THANK YOU!!!!!!  The picture makes it all better.

And for the record, I think your critiques are great.  I would welcome them on my pics (when I actually post some).


----------



## The_Traveler (Sep 21, 2007)

To digress, actually, I was interested in the rudeness issue. 
There seems to be a very fine line to tread.
I was on a Forum once that was mostly people from the UK - and they were so polite, I was always certain that I was offending someone by mentioning an obvious fault.
_
Lew: (upon seeing no image) you may have left your lens cap on.
OP: <silence>
Lew: I see no image
OP: <silence>
Lew: no image
OP: <silence>
Lew: no image, are you illiterate? has the person who reads to you gone home?

mod: excuse me, we believe that anyone has the right not to actually post the image for which one is soliciting critique.  It is only good taste not to mention it. 
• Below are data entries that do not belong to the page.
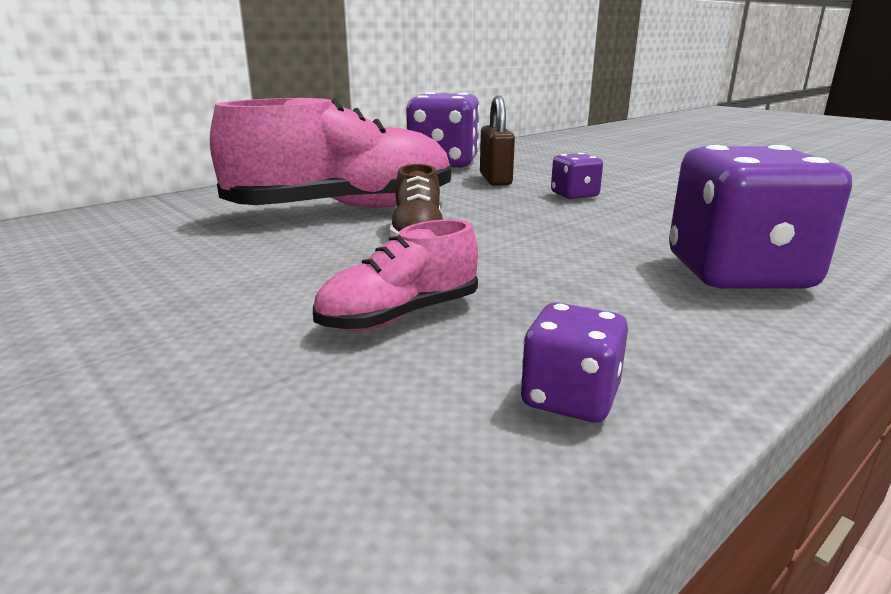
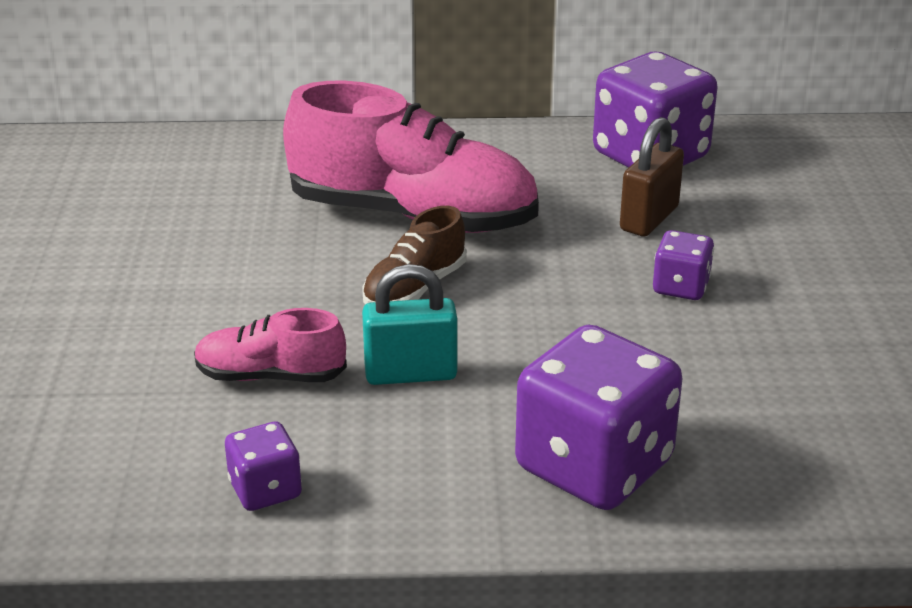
camera: 40 degrees right, 10 degrees up
(513, 274) = (410, 374): none -> turquoise padlock

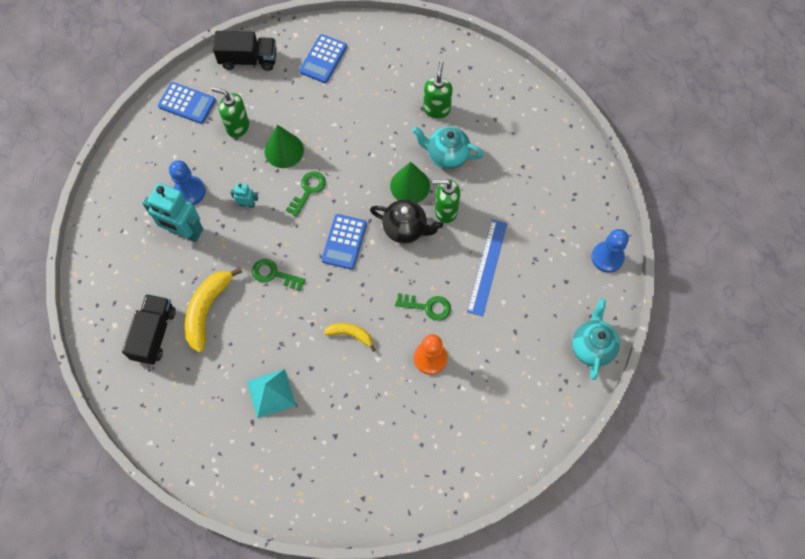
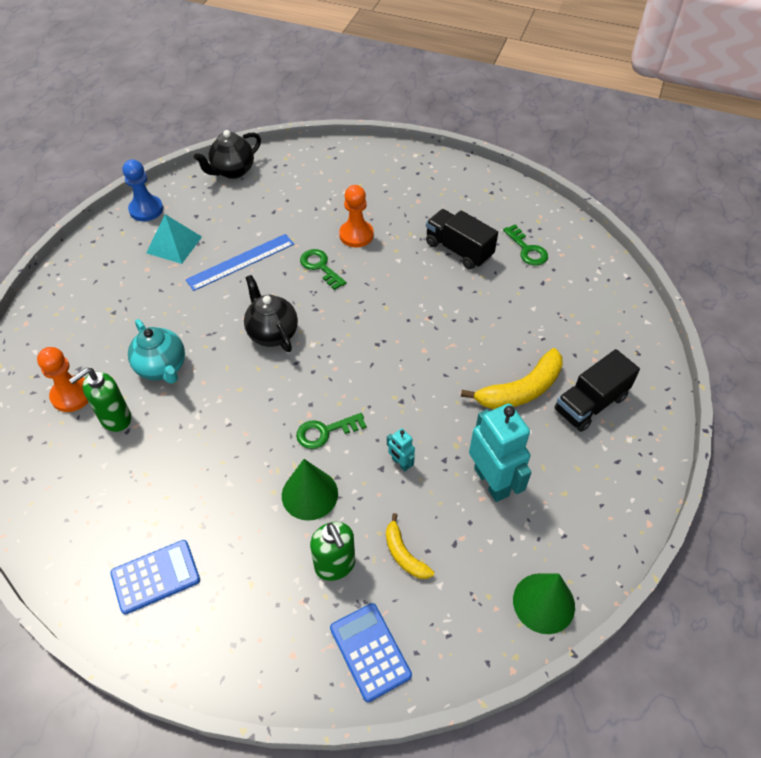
camera: 140 degrees left, 15 degrees down
(189, 191) = (453, 525): blue pawn -> none
(248, 59) = (240, 655): black truck -> black truck (458, 250)
(271, 393) = (510, 291): turquoise pyramid -> turquoise pyramid (174, 244)
(274, 274) = (430, 378): green key -> green key (527, 249)
(344, 242) = (338, 360): blue calculator -> none
(351, 335) = (404, 288): yellow banana -> yellow banana (404, 554)
(410, 186) = (226, 366): green cone -> green cone (543, 603)
(445, 211) = (222, 323): green soap dispenser -> none
(478, 102) = (72, 395): none -> orange pawn
(592, 347) = (233, 171): turquoise teapot -> black teapot

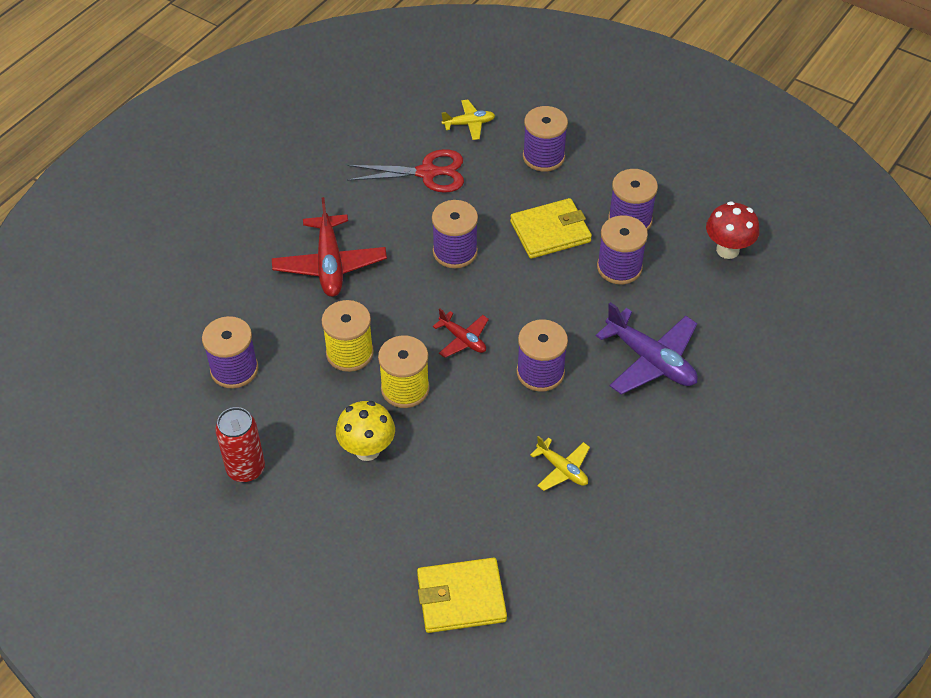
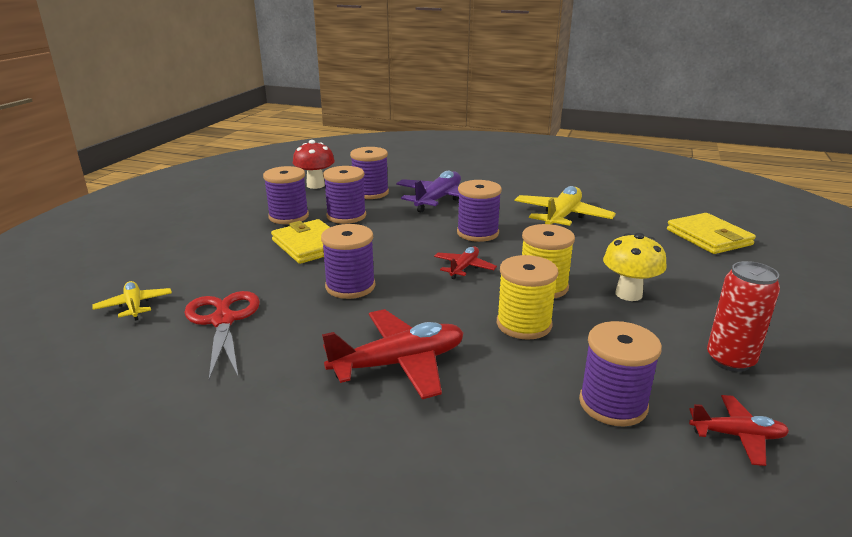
camera: 105 degrees left, 25 degrees down
(175, 423) = (737, 435): none -> red plane
(543, 157) = (200, 258): purple spool -> purple spool (370, 193)
(562, 469) = (562, 217): yellow plane -> yellow plane, size x1.81

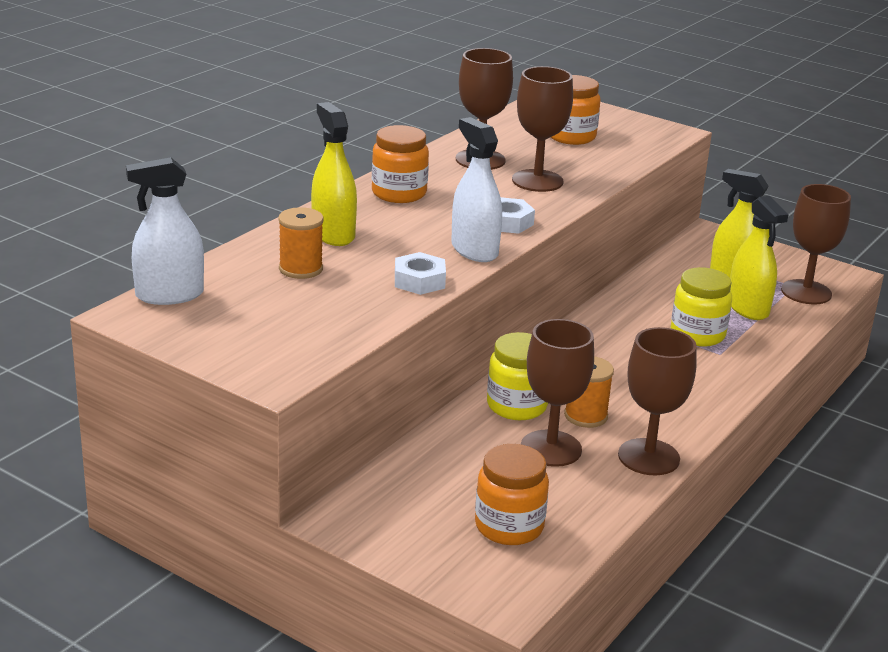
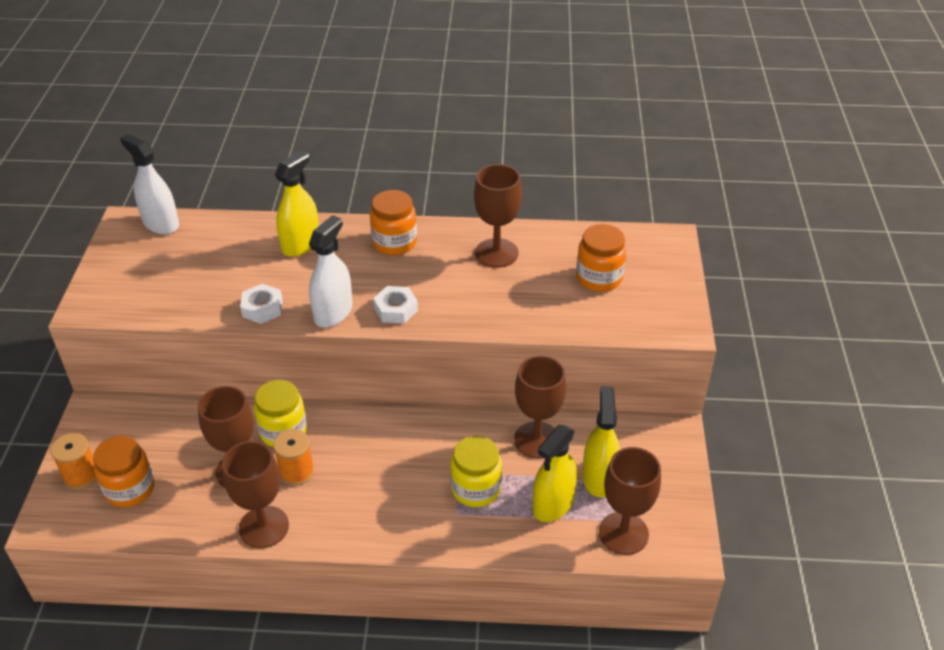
camera: 60 degrees right, 15 degrees up
(301, 269) = (237, 254): orange spool -> orange spool (81, 475)
(537, 181) = (488, 295): brown goblet -> brown goblet (537, 440)

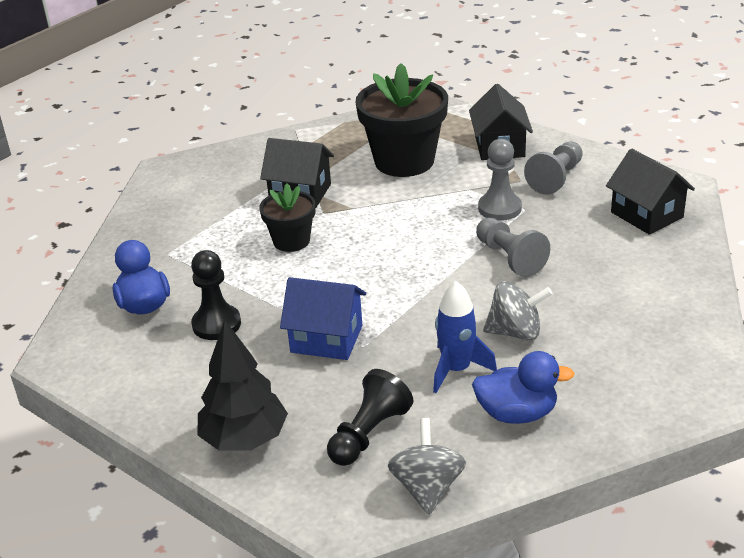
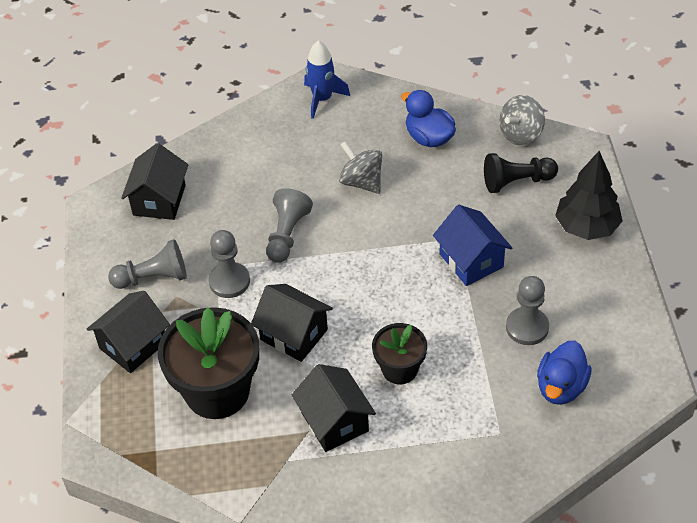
camera: 135 degrees left, 15 degrees up
(216, 324) = (527, 327): black pawn -> grey pawn
(400, 212) = (294, 334): none -> black house
(456, 370) = (425, 184): blue rocket -> blue rocket (322, 99)

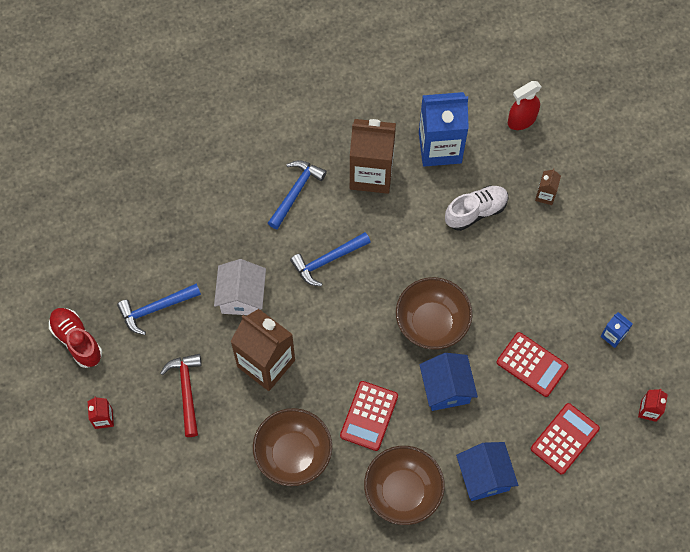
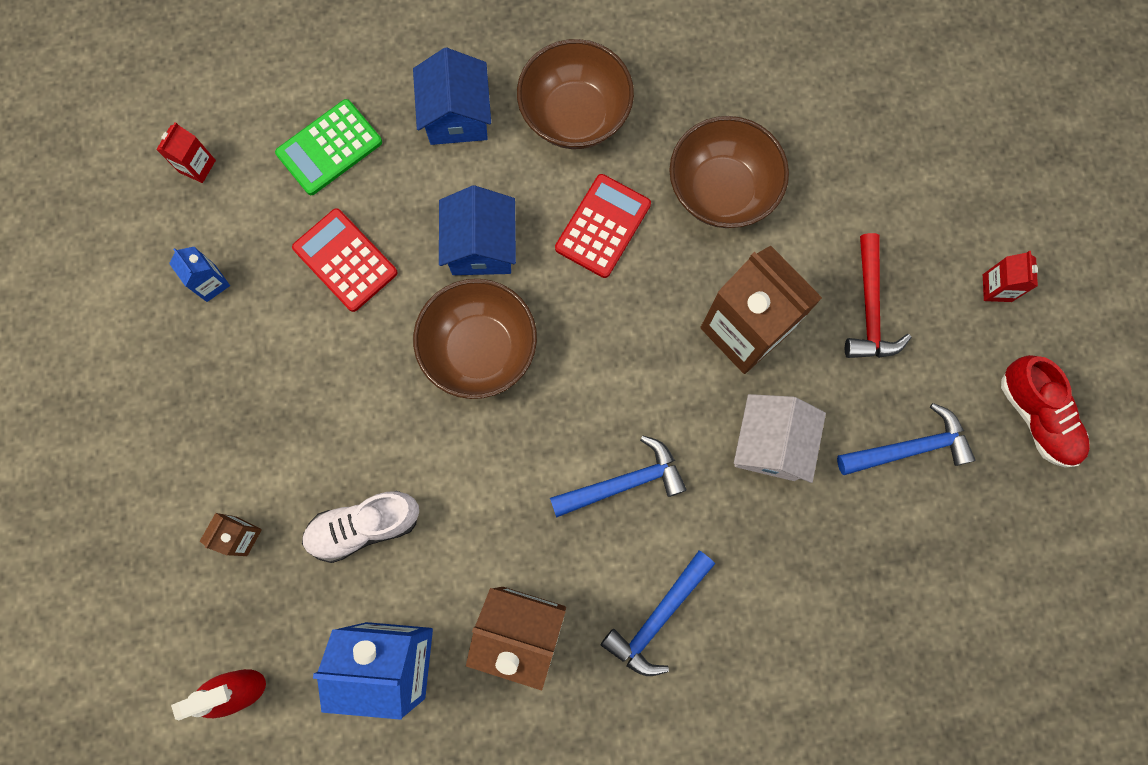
camera: 170 degrees left, 10 degrees up
(564, 438) = (329, 148): red calculator -> green calculator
Lew: well, how does one critique a picture we can't see?

Mod: we know his work and it is always good. So even if we can't see it, if he says it is a fine new shot, we take him at his word. 

Lew: since this is a photo site, shouldn't we  expect some sort of photo image to be shown.

mod:this is first and foremost a site for gentlepeople and since you clearly  cannot conform to these simple principles, we the moderator committee has asked me to invite you to bugger off.
_ 
That is about the time I came here.


----------



## zendianah (Sep 21, 2007)

What... ?  I respond to you.


----------



## JHF Photography (Sep 21, 2007)

RMThompson said:


> My comments should be known as thread killers... noone respondes to me!
> 
> *sigh*


 

You haven't killed this one yet! :lmao::lmao::lmao:


----------



## NJMAN (Sep 21, 2007)

The_Traveler said:


> To digress, actually, I was interested in the rudeness issue.
> There seems to be a very fine line to tread.
> I was on a Forum once that was mostly people from the UK - and they were so polite, I was always certain that I was offending someone by mentioning an obvious fault.
> 
> ...


 
And these people were serious??  This has to be one of the most hilarious online conversations I have ever seen...:lmao::lmao::lmao:


----------



## jstuedle (Sep 21, 2007)

Trav, that is just TOOOO d@mn funny! I am afraid I would have to keep tweaking them until they banned all my I.P.'s. I think you were much more tolerant than I could have been, but then again I may have just had to have some fun at their expense.


----------



## gomexz (Sep 21, 2007)

I run my own forum,  I see that people leave due to being busy and just not having the time.  Its a small forum the those users usually come back.  But i have noticed on other forums as well that family jobs and school seem to be the reason they leave.


----------



## kundalini (Sep 21, 2007)

I can't even recall how I stumbled on this site to be honest.  I was researching for my first dSLR and interested on renewing long forgotten skills I once had with film.  I stayed in the shadows for a while before I opened an account.  Then thinking the only way I could post a photo was to become a paid subscriber, I put across my plastic.  Do I regret it?  Not in the least.  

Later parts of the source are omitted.